Reproduce the data below, replacing each occurrence of "bounding box" with "enclosing box" and keeping everything else unchanged.

[Records from a data source]
☆ ☆ ☆
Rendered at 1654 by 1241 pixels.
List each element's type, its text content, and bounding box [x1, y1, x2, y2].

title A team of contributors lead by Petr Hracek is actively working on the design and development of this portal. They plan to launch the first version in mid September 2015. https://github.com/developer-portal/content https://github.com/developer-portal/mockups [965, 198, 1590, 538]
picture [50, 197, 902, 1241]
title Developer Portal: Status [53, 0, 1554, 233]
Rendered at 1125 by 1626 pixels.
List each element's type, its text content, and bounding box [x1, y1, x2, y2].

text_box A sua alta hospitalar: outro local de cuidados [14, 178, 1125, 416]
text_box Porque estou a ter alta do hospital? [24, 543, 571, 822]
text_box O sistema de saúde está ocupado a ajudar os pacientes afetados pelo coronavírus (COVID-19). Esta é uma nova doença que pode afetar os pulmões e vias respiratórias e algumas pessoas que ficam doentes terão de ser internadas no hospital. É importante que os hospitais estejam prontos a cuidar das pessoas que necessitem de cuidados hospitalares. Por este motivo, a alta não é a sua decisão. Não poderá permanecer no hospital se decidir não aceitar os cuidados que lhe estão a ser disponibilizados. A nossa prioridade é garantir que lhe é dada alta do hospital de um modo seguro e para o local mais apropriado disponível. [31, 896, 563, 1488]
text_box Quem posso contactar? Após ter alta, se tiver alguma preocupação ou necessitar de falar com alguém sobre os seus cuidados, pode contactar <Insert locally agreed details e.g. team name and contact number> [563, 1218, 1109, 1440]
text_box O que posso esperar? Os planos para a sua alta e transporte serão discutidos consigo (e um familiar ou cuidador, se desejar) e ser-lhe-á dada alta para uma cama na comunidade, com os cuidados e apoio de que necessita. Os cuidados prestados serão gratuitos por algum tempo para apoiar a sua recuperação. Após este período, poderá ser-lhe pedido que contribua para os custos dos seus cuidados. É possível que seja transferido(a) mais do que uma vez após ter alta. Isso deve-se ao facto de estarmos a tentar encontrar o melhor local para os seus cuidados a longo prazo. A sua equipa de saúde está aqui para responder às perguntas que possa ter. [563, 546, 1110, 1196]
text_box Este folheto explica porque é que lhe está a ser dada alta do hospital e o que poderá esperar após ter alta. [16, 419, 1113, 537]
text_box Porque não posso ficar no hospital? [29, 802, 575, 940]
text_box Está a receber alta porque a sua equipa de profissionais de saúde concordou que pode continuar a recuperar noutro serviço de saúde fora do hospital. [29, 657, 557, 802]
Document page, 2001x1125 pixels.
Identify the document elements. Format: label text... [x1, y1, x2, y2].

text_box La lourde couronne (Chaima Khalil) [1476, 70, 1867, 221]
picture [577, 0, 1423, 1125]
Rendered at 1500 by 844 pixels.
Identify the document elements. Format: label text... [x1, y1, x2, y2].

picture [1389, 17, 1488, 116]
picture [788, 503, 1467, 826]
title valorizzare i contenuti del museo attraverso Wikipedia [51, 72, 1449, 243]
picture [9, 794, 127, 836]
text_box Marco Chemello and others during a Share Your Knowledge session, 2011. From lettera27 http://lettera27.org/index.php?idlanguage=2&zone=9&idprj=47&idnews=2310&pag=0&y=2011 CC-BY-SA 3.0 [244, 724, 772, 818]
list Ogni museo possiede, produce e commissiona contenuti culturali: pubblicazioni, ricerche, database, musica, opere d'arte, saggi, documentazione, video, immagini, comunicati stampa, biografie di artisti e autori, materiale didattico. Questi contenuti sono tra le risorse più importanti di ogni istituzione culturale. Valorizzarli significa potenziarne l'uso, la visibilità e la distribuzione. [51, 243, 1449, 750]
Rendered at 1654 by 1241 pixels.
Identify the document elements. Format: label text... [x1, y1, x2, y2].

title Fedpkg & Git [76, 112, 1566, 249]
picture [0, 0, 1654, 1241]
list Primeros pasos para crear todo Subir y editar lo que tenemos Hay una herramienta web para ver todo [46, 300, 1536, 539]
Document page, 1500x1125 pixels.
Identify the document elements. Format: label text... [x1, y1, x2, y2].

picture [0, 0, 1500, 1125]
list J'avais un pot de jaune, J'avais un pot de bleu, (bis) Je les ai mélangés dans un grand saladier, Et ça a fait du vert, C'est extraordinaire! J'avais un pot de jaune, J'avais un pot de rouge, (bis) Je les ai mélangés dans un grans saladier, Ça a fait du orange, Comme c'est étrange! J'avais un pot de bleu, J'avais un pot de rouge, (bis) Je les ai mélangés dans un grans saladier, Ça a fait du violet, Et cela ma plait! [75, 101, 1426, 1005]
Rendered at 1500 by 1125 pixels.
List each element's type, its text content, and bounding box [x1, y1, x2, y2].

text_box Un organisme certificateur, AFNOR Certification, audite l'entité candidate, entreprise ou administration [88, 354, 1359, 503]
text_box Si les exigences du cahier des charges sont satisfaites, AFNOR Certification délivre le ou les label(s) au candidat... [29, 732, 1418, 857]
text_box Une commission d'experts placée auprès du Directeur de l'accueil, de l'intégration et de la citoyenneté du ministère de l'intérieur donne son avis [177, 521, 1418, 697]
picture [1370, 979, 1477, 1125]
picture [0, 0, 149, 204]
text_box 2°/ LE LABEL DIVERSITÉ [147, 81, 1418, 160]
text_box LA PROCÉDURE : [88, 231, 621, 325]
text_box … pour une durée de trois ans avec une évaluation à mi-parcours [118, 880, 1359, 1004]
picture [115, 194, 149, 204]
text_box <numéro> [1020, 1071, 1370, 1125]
☆ ☆ ☆
- [Output for this exercise]
Rendered at 1654 by 1241 pixels.
List each element's type, its text content, and enclosing box [x1, y1, x2, y2].

title A team of contributors lead by Petr Hracek is actively working on the design and development of this portal. They plan to launch the first version in mid September 2015. https://github.com/developer-portal/content https://github.com/developer-portal/mockups [965, 198, 1590, 538]
picture [50, 197, 902, 1241]
title Developer Portal: Status [53, 0, 1554, 233]
Rendered at 1125 by 1626 pixels.
List each element's type, its text content, and enclosing box [x1, y1, x2, y2].

text_box A sua alta hospitalar: outro local de cuidados [14, 178, 1125, 416]
text_box Porque estou a ter alta do hospital? [24, 543, 571, 822]
text_box O sistema de saúde está ocupado a ajudar os pacientes afetados pelo coronavírus (COVID-19). Esta é uma nova doença que pode afetar os pulmões e vias respiratórias e algumas pessoas que ficam doentes terão de ser internadas no hospital. É importante que os hospitais estejam prontos a cuidar das pessoas que necessitem de cuidados hospitalares. Por este motivo, a alta não é a sua decisão. Não poderá permanecer no hospital se decidir não aceitar os cuidados que lhe estão a ser disponibilizados. A nossa prioridade é garantir que lhe é dada alta do hospital de um modo seguro e para o local mais apropriado disponível. [31, 896, 563, 1488]
text_box Quem posso contactar? Após ter alta, se tiver alguma preocupação ou necessitar de falar com alguém sobre os seus cuidados, pode contactar <Insert locally agreed details e.g. team name and contact number> [563, 1218, 1109, 1440]
text_box O que posso esperar? Os planos para a sua alta e transporte serão discutidos consigo (e um familiar ou cuidador, se desejar) e ser-lhe-á dada alta para uma cama na comunidade, com os cuidados e apoio de que necessita. Os cuidados prestados serão gratuitos por algum tempo para apoiar a sua recuperação. Após este período, poderá ser-lhe pedido que contribua para os custos dos seus cuidados. É possível que seja transferido(a) mais do que uma vez após ter alta. Isso deve-se ao facto de estarmos a tentar encontrar o melhor local para os seus cuidados a longo prazo. A sua equipa de saúde está aqui para responder às perguntas que possa ter. [563, 546, 1110, 1196]
text_box Este folheto explica porque é que lhe está a ser dada alta do hospital e o que poderá esperar após ter alta. [16, 419, 1113, 537]
text_box Porque não posso ficar no hospital? [29, 802, 575, 940]
text_box Está a receber alta porque a sua equipa de profissionais de saúde concordou que pode continuar a recuperar noutro serviço de saúde fora do hospital. [29, 657, 557, 802]
Document page, 2001x1125 pixels.
Identify the document elements. Format: label text... [x1, y1, x2, y2].

text_box La lourde couronne (Chaima Khalil) [1476, 70, 1867, 221]
picture [577, 0, 1423, 1125]
Rendered at 1500 by 844 pixels.
Identify the document elements. Format: label text... [x1, y1, x2, y2].

picture [1389, 17, 1488, 116]
picture [788, 503, 1467, 826]
title valorizzare i contenuti del museo attraverso Wikipedia [51, 72, 1449, 243]
picture [9, 794, 127, 836]
text_box Marco Chemello and others during a Share Your Knowledge session, 2011. From lettera27 http://lettera27.org/index.php?idlanguage=2&zone=9&idprj=47&idnews=2310&pag=0&y=2011 CC-BY-SA 3.0 [244, 724, 772, 818]
list Ogni museo possiede, produce e commissiona contenuti culturali: pubblicazioni, ricerche, database, musica, opere d'arte, saggi, documentazione, video, immagini, comunicati stampa, biografie di artisti e autori, materiale didattico. Questi contenuti sono tra le risorse più importanti di ogni istituzione culturale. Valorizzarli significa potenziarne l'uso, la visibilità e la distribuzione. [51, 243, 1449, 750]
Rendered at 1654 by 1241 pixels.
Identify the document elements. Format: label text... [x1, y1, x2, y2].

title Fedpkg & Git [76, 112, 1566, 249]
picture [0, 0, 1654, 1241]
list Primeros pasos para crear todo Subir y editar lo que tenemos Hay una herramienta web para ver todo [46, 300, 1536, 539]
Document page, 1500x1125 pixels.
Identify the document elements. Format: label text... [x1, y1, x2, y2].

picture [0, 0, 1500, 1125]
list J'avais un pot de jaune, J'avais un pot de bleu, (bis) Je les ai mélangés dans un grand saladier, Et ça a fait du vert, C'est extraordinaire! J'avais un pot de jaune, J'avais un pot de rouge, (bis) Je les ai mélangés dans un grans saladier, Ça a fait du orange, Comme c'est étrange! J'avais un pot de bleu, J'avais un pot de rouge, (bis) Je les ai mélangés dans un grans saladier, Ça a fait du violet, Et cela ma plait! [75, 101, 1426, 1005]
Rendered at 1500 by 1125 pixels.
List each element's type, its text content, and enclosing box [x1, y1, x2, y2].

text_box Un organisme certificateur, AFNOR Certification, audite l'entité candidate, entreprise ou administration [88, 354, 1359, 503]
text_box Si les exigences du cahier des charges sont satisfaites, AFNOR Certification délivre le ou les label(s) au candidat... [29, 732, 1418, 857]
text_box Une commission d'experts placée auprès du Directeur de l'accueil, de l'intégration et de la citoyenneté du ministère de l'intérieur donne son avis [177, 521, 1418, 697]
picture [1370, 979, 1477, 1125]
picture [0, 0, 149, 204]
text_box 2°/ LE LABEL DIVERSITÉ [147, 81, 1418, 160]
text_box LA PROCÉDURE : [88, 231, 621, 325]
text_box … pour une durée de trois ans avec une évaluation à mi-parcours [118, 880, 1359, 1004]
picture [115, 194, 149, 204]
text_box <numéro> [1020, 1071, 1370, 1125]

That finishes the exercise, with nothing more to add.